The ramp hissed shut. Gravity pressed him down as the skiff lifted with a stomach-lurching hum. Outside, the wind howled once more across Calyx-7, already beginning to erase the footprints, the blood, the lie.

Inside Kael's head, something small and bright shattered. The toy starship was gone. His mother's laugh was gone. The only thing left was the taste of blood and the low, steady thrum of the engines carrying him away from everything he had ever known.

The leader—later he would learn the man's name was part of something called the Council of Shadows—strapped him into a couch beside a girl with a split lip. The girl didn't speak. She just stared at the deck plates, eyes glassy.

"Sleep cycle in ten," the leader announced to no one in particular. "Sedative mist in five.

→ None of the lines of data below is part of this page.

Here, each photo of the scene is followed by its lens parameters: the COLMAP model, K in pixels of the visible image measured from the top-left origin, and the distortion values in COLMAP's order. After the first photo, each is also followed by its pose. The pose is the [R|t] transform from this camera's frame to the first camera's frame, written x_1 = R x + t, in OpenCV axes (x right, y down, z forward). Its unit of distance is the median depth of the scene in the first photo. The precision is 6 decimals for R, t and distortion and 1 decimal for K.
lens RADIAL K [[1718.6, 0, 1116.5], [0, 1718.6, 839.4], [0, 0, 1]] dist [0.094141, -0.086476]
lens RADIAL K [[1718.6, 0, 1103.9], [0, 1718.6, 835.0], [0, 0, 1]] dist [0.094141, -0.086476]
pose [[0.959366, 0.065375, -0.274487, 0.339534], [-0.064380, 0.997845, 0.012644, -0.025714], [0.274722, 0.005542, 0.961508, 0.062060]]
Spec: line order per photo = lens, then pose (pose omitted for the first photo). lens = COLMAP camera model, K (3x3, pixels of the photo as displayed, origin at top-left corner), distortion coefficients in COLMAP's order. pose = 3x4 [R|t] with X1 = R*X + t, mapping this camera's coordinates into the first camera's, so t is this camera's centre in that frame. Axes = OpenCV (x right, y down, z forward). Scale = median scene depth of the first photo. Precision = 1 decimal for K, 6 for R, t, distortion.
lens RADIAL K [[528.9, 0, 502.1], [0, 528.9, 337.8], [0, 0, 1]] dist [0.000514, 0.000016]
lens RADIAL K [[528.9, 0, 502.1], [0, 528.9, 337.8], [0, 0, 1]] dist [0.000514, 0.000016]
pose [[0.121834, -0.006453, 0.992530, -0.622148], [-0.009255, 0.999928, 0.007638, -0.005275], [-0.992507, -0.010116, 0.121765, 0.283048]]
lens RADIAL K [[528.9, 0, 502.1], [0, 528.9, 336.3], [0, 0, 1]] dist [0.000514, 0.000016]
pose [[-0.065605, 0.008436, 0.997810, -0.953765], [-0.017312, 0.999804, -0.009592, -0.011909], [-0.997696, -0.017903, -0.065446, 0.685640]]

Welcome to the program, recruits."

Kael's small hands clenched on nothing. The wind outside was already a memory. Ahead, somewhere in the black between stars, waited needles and shadows and a war that hadn't started yet.

But right then, all he could feel was the wet warmth on his cheek slowly drying into a crust, and the hollow place where his parents used to be.

The skiff accelerated. Calyx-7 fell away beneath them, a dusty marble swallowed by night. Kael closed his eyes, but the blood smell followed him into the dark.